*** Excerpted data Section Begins ***
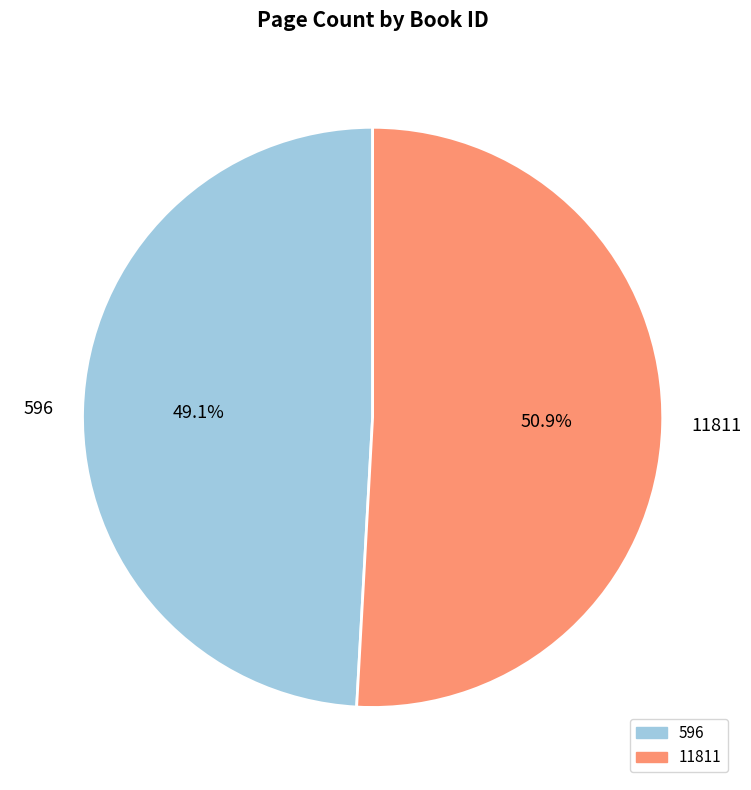

How much of the chart is everything except 11811?

49.1%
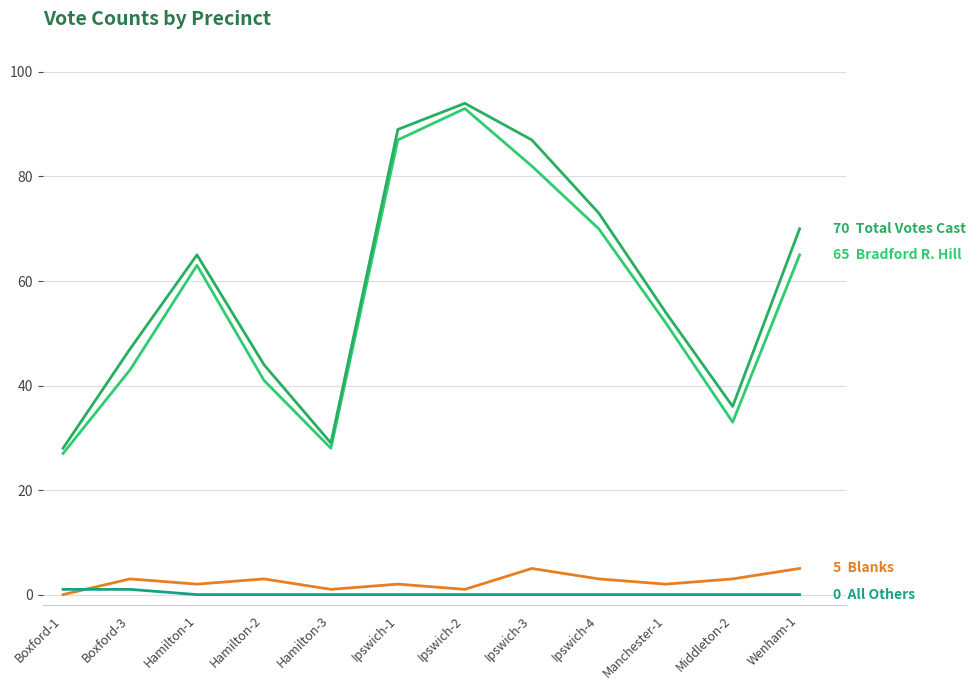

Is this an area chart (filled region under the line)?

No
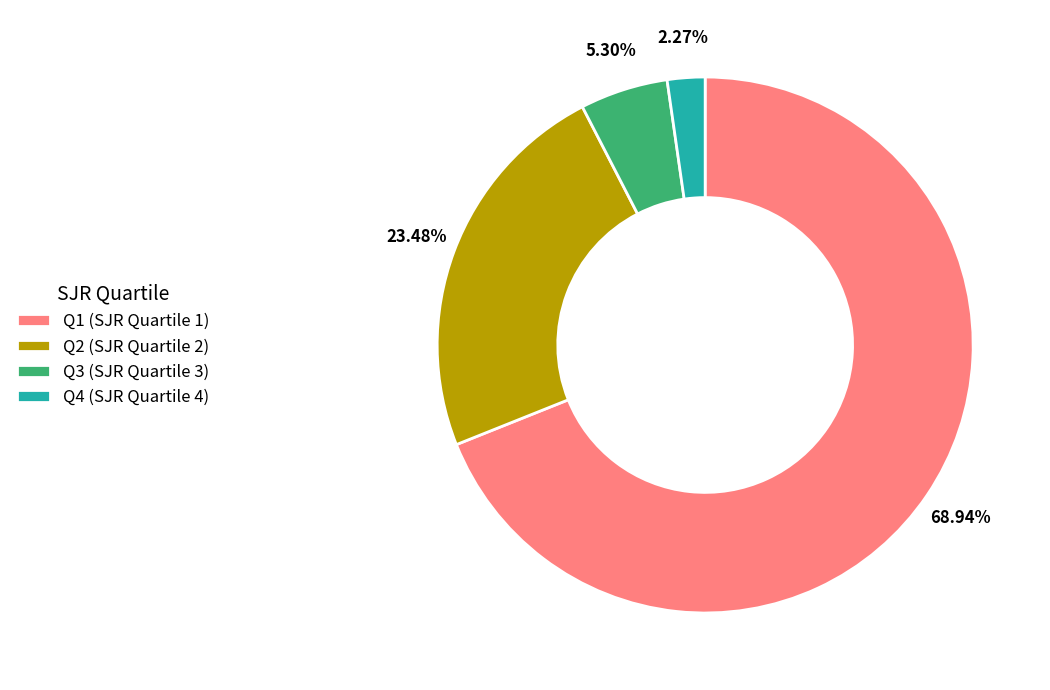

True or false: Q2 accounts for 23% of the total.

True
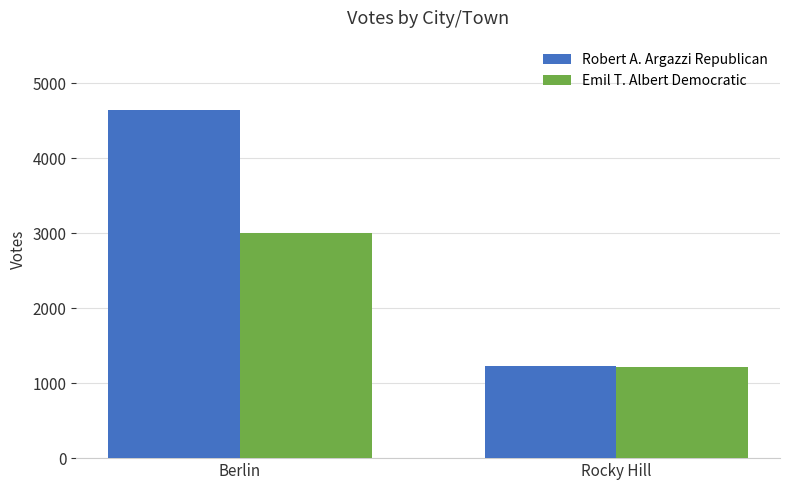

What is the label of the 1st bar from the right?

Rocky Hill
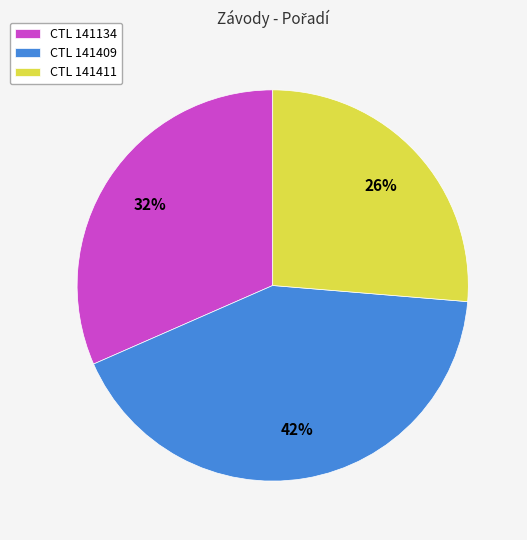

Does CTL 141409 account for over 50% of the chart?

No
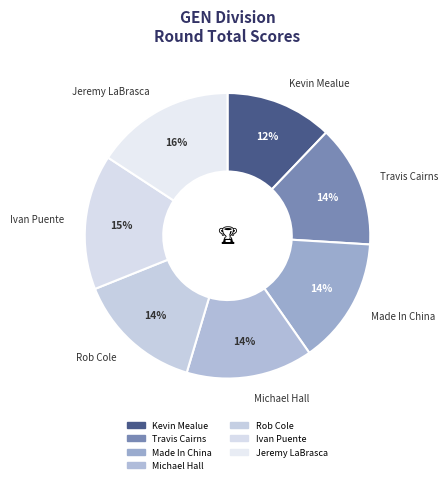

What is the total percentage of Rob Cole and Kevin Mealue?

26.5%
*** Excerpted data Section Ends ***
__Written task__
Reproduce all of the material above word for word, leaving out the pictures.

__Output for this exercise__
How much of the chart is everything except 11811?

49.1%

Is this an area chart (filled region under the line)?

No

True or false: Q2 accounts for 23% of the total.

True

What is the label of the 1st bar from the right?

Rocky Hill

Does CTL 141409 account for over 50% of the chart?

No

What is the total percentage of Rob Cole and Kevin Mealue?

26.5%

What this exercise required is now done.